» **Consigne**
Recopiez sans rien modifier le passage de l'intervention de l'ambassadeur reproduite ci-dessous, en commençant par « Chakib Benmoussa, ambassadeur » et en allant jusqu'à « politique intérieure marocaine. ».

┌─ Texte source

Intervention de Chakib Benmoussa

Commission des affaires étrangères, de la défense et des forces armées — Réunion du 3 mars 2021 à 9h35
Audition de s.e. M. Chakib Benmoussa ambassadeur du royaume du maroc en france

Chakib Benmoussa, ambassadeur du Maroc en France :

Je commencerai par répondre à vos questions sur le Sahara marocain, avant celles sur les migrations et la politique intérieure marocaine.

Sur le Sahara marocain, notre conviction est que la reconnaissance par les Etats-Unis aide à faire avancer le processus politique aux Nations unies pour permettre d'arriver à un accord qui soit réaliste, où il n'y ait pas de perdants, qui soit gagnant-gagnant pour toutes les parties et qui tienne aussi compte de l'intérêt des populations qui sont sur place. Cette reconnaissance pourrait aider à ce que le débat se focalise sur les termes, les conditions de cette autonomie et de sa mise en place en faisant en sorte, comme le Maroc l'a promis, qu'elle soit la plus large possible. Je rappelle que dans son initiative, dans son document de base, le Maroc envisageait qu'il y ait un Parlement régional, un gouvernement régional, la possibilité que des lois soient votées au niveau régional, qu'il y ait aussi une police régionale, avec bien sûr la gestion de tout ce qui est économique à l'échelle de la région, mais en étant attentif à ce que tout cela s'insère dans le cadre de la souveraineté du Maroc et de son corollaire sécuritaire et diplomatique du Maroc. Nous considérons que la position américaine peut faire prendre conscience à ceux qui soutiennent la création d'un Etat indépendant dans la région, que cette option est irréalisable et les amener à être plus réalistes et à s'engager de manière plus active dans la discussion politique. La position que pourrait adopter un certain nombre de pays européens, en allant dans la même direction, peut être quelque chose d'extrêmement positif. Je rappelle que la position de la France a été de soutenir l'initiative d'autonomie, une position qui a toujours été extrêmement appréciée par le Maroc et qui a permis de préserver la stabilité dans cette région. Mais nous considérons qu'aujourd'hui est arrivé le moment où le statu quo peut devenir contre-productif parce qu'il ne permet pas de répondre aux attentes des populations qui vivent dans cette région. Je rappelle que les représentants de ces populations aspirent aujourd'hui à plus de développement, plus de quiétude, plus de marges d'autonomie et de responsabilités politiques. Je pense que tout ce qui peut être fait à l'international par la France et par les pays européens pour pousser dans cette direction-là sera positif et aidera à créer les conditions pour que cette région soit une région de stabilité et de paix. Le développement de cette région sera bénéfique pour l'ensemble de la région sahélo-saharienne.

└─
┌─ Enregistrements extraits

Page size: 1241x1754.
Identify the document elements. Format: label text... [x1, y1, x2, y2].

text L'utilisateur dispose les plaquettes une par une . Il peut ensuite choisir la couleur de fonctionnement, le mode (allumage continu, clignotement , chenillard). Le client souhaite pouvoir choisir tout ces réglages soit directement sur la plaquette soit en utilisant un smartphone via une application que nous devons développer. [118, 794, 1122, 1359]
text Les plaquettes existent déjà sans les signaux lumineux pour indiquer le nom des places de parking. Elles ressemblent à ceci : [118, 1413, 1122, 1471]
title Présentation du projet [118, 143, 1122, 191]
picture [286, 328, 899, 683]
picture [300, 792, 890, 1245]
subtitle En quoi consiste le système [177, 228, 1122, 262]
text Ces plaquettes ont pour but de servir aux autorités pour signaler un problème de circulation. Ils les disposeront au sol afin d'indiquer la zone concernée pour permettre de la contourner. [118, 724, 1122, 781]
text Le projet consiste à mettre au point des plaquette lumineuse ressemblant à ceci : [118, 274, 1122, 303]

└─

» **Corrigé**
Chakib Benmoussa, ambassadeur du Maroc en France :

Je commencerai par répondre à vos questions sur le Sahara marocain, avant celles sur les migrations et la politique intérieure marocaine.